> [What to work on]:
1. In the biographies, which archive does Beverly Payeff Masey direct, and in what city is it located?
2. Please list every outlet that the biographies say featured John English's "Googie Tours."

> [Text provided]:
Content starts
In 2021, she was elevated to the College of Fellows of the American Institute of Architects for interdisciplinary work and documentary filmmaking. Since 2018, she’s served as a design history consultant for the U.S. Department of State Expo Unit. Recognized by the U.S. Department of State Expo Unit website her 2022 PBS documentary “FACE OF A NATION: What Happened to the World’s Fair?” continues its impact in Time and Smithsonian Magazine, international screenings on Emirate Airlines, and at the 2022 International Communications (ICA) Conference in Paris. The film connects U.S. participation at overseas World Expos to the erosion of the country’s international image.

She has directed and produced films for the American Institute of Architects, and the University of Southern California. In 2011, she created BRAVE NEW WORLD, a pilot for the LA Mayor’s Office of Cultural Affairs about innovative architecture. Select awards include an Arnold W. Brunner Grant from the Center for Architecture, the Graham Foundation for Advanced Studies in the Fine Arts, the California Architectural Foundation, USC’s Architectural Guild, USC’s US-China Institute and Ambassador’s Fund. She was on the award-winning U.S. Pavilion team “Spontaneous Interventions: Design Actions for the Common Good” at the 2012 Venice Architecture Biennale.

Beverly Payeff-Masey

Beverly Payeff Masey is a designer, design historian and educator with extensive US Foreign Service experience in Europe and Southeast Asia. For more than five decades, her work has been centered on the many ways spatial environments impact an individual’s lived experience. Her deep interest in the roles of culture and gender in the evolution of historic living spaces, as well as the design needs of those living with cultural displacement, heightened risks of violence, trauma, or personal loss, led to her study of recent neuroscientific findings about visual-spatial perception and the brain. Her integration of the work of neuroscience Nobel Laureates David Hubel and Thorsten Weisel into her design courses at Boston’s Boston Architectural College (BAC) and the University of New Hampshire, made possible her 1999 development of a vision-science-based programming protocol for architects and interior designers. 

Today she is the director of the Masey Archive in New York City, a design history resource that houses an extensive collection of images, texts, rare artifacts, and ephemera that document the intersection of American Modernism with international political and cultural dynamics from the end of World War II to the present. A consultant for historians, academics, filmmakers, and others, she was the lead researcher for Cold War Confrontations: US Exhibitions and Their Role in the Cultural Cold War and a primary resource for Mina Chow’s film, Face of a Nation: What Happened to the World’s Fair?

John English

John English is an architectural historian and historic preservation consultant with over
twenty-five years of professional cultural resources experience, including: conducting
historic resource surveys, archival research, determinations of eligibility, CEQA
analyses and mitigation options, HABS/HAER documentation, the preparation of historic
property inventory forms, National Register Nominations and City of Los Angeles
Historic Cultural Monument applications.
He has lectured on car culture, roadside architecture and modern architecture and
design of the mid-twentieth century.
He has created tours for the National Trust for Historic Preservation, the Society for
Commercial Archaeology, and the Yale School of Architecture.
John’s infamous “Googie Tours” were featured in the Los Angeles Times, Sunset
Magazine, National Geographic Traveler, and appeared on CBS’ Sunday Morning, and
the Discovery Channel.
Content ends
> [Material provided]:
Content starts
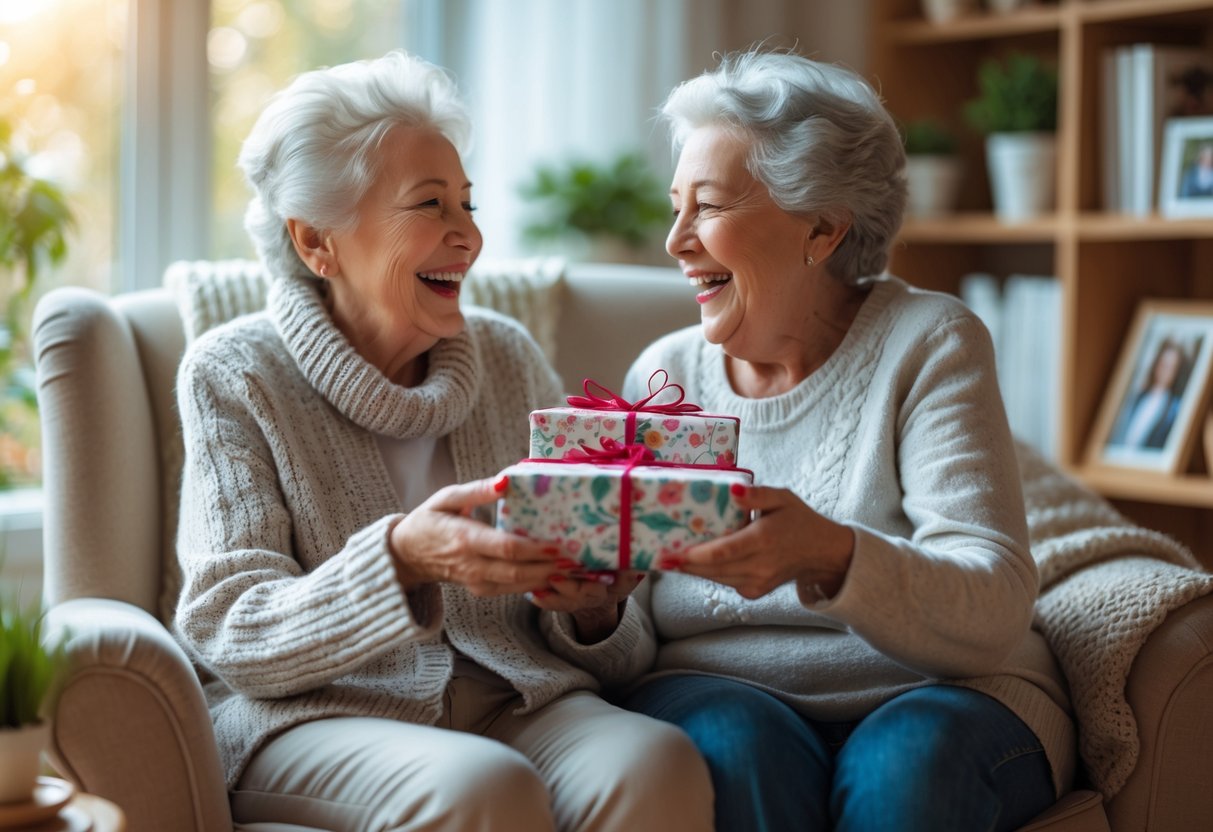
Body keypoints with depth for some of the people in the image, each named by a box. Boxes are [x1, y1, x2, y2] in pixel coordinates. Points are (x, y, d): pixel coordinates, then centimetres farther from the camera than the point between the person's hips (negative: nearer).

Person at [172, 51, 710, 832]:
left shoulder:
Content ends
> [Answers in order]:
1. The Masey Archive, in New York City.

2.
- Los Angeles Times
- Sunset Magazine
- National Geographic Traveler
- CBS' Sunday Morning
- the Discovery Channel